Work request
Keeping every line intact, repeat the data word for word.

Extracted page text data:

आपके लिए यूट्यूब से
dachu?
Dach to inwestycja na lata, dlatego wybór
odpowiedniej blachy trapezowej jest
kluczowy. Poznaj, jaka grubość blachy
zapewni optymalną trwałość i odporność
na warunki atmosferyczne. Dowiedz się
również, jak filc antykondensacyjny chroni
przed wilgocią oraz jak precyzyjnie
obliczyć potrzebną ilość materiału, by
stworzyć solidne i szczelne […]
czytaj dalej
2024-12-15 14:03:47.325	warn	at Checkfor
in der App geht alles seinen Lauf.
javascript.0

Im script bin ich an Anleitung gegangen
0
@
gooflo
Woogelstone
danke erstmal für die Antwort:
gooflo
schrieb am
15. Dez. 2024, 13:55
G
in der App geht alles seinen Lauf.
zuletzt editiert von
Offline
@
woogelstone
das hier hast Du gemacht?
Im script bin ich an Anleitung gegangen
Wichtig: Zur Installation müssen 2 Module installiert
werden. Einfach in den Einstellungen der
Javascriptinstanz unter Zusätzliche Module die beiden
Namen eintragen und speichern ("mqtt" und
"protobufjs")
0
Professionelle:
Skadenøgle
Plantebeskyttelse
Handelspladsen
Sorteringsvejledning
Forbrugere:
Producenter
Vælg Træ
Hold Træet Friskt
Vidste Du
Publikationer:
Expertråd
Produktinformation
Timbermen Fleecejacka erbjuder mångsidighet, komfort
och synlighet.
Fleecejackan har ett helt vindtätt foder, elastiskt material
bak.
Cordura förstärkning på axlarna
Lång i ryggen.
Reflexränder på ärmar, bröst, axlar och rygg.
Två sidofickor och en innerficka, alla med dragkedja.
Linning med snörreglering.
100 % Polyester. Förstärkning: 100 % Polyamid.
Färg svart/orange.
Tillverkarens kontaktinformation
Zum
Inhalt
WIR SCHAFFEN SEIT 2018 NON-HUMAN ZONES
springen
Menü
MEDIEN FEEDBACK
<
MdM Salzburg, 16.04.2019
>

Answer to this exercise
आपके लिए यूट्यूब से
dachu?
Dach to inwestycja na lata, dlatego wybór
odpowiedniej blachy trapezowej jest
kluczowy. Poznaj, jaka grubość blachy
zapewni optymalną trwałość i odporność
na warunki atmosferyczne. Dowiedz się
również, jak filc antykondensacyjny chroni
przed wilgocią oraz jak precyzyjnie
obliczyć potrzebną ilość materiału, by
stworzyć solidne i szczelne […]
czytaj dalej
2024-12-15 14:03:47.325	warn	at Checkfor
in der App geht alles seinen Lauf.
javascript.0

Im script bin ich an Anleitung gegangen
0
@
gooflo
Woogelstone
danke erstmal für die Antwort:
gooflo
schrieb am
15. Dez. 2024, 13:55
G
in der App geht alles seinen Lauf.
zuletzt editiert von
Offline
@
woogelstone
das hier hast Du gemacht?
Im script bin ich an Anleitung gegangen
Wichtig: Zur Installation müssen 2 Module installiert
werden. Einfach in den Einstellungen der
Javascriptinstanz unter Zusätzliche Module die beiden
Namen eintragen und speichern ("mqtt" und
"protobufjs")
0
Professionelle:
Skadenøgle
Plantebeskyttelse
Handelspladsen
Sorteringsvejledning
Forbrugere:
Producenter
Vælg Træ
Hold Træet Friskt
Vidste Du
Publikationer:
Expertråd
Produktinformation
Timbermen Fleecejacka erbjuder mångsidighet, komfort
och synlighet.
Fleecejackan har ett helt vindtätt foder, elastiskt material
bak.
Cordura förstärkning på axlarna
Lång i ryggen.
Reflexränder på ärmar, bröst, axlar och rygg.
Två sidofickor och en innerficka, alla med dragkedja.
Linning med snörreglering.
100 % Polyester. Förstärkning: 100 % Polyamid.
Färg svart/orange.
Tillverkarens kontaktinformation
Zum
Inhalt
WIR SCHAFFEN SEIT 2018 NON-HUMAN ZONES
springen
Menü
MEDIEN FEEDBACK
<
MdM Salzburg, 16.04.2019
>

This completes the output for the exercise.